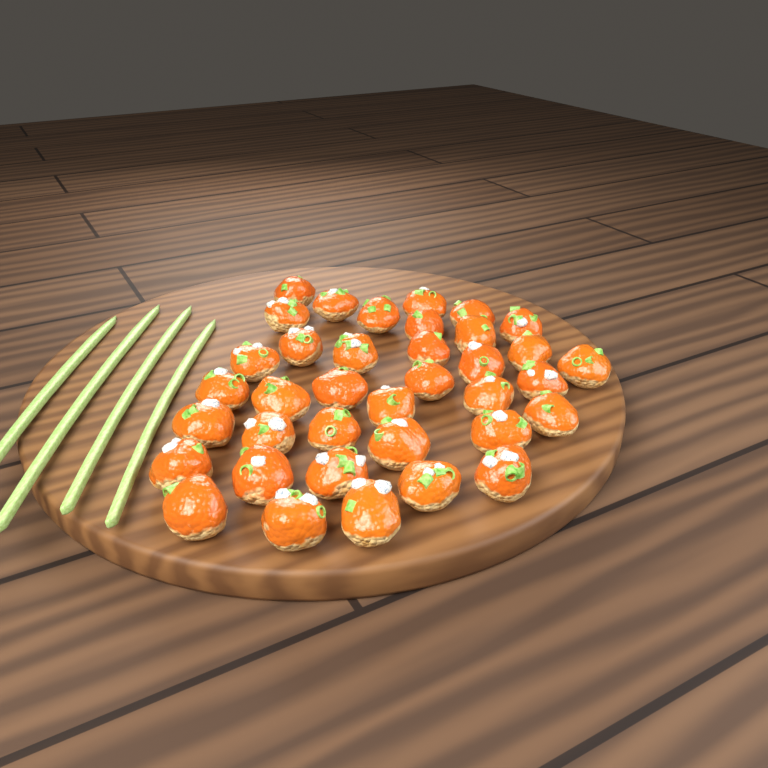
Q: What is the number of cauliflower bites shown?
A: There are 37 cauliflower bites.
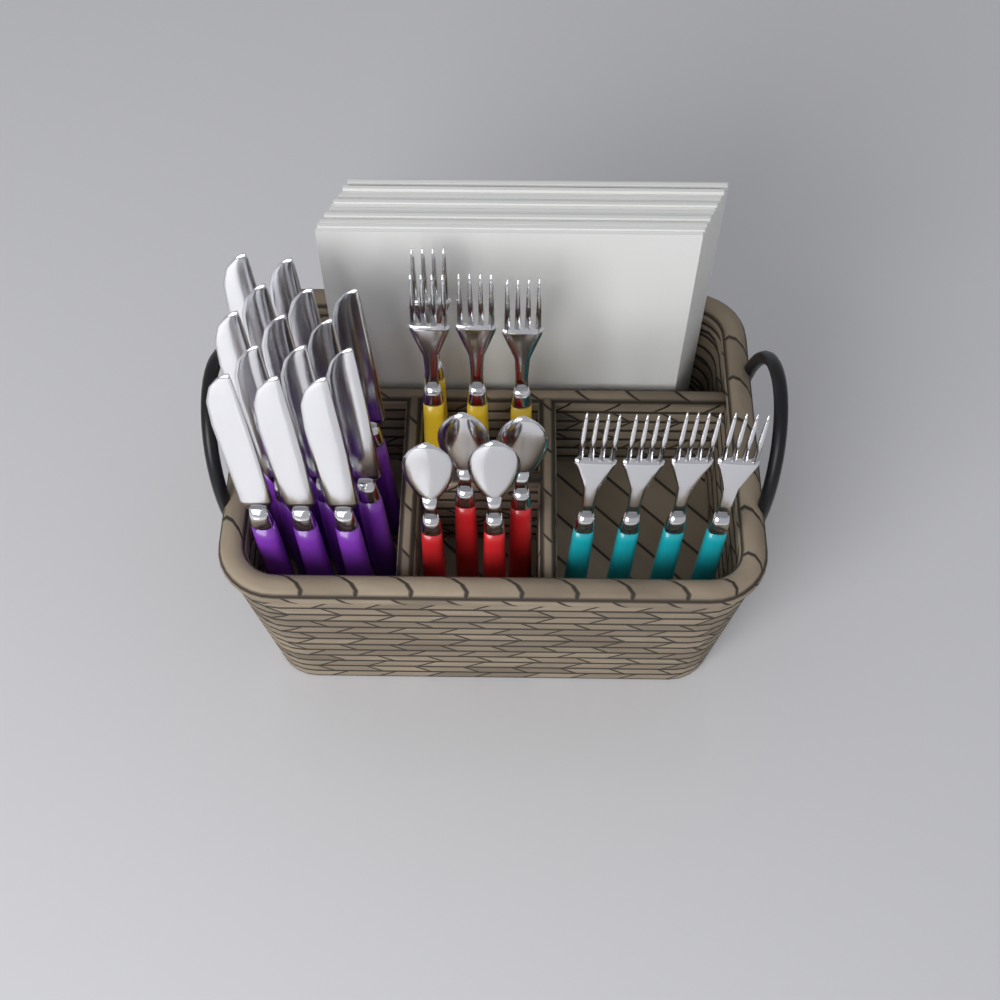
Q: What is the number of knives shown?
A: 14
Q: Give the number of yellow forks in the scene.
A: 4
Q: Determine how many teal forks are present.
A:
══════
Work to complete: Rewrite the material above with every "forks" changed to "spoons" and nothing else altered. Omit the pictures.

Solution for this problem:
Q: What is the number of cauliflower bites shown?
A: There are 37 cauliflower bites.
Q: What is the number of knives shown?
A: 14
Q: Give the number of yellow spoons in the scene.
A: 4
Q: Determine how many teal spoons are present.
A:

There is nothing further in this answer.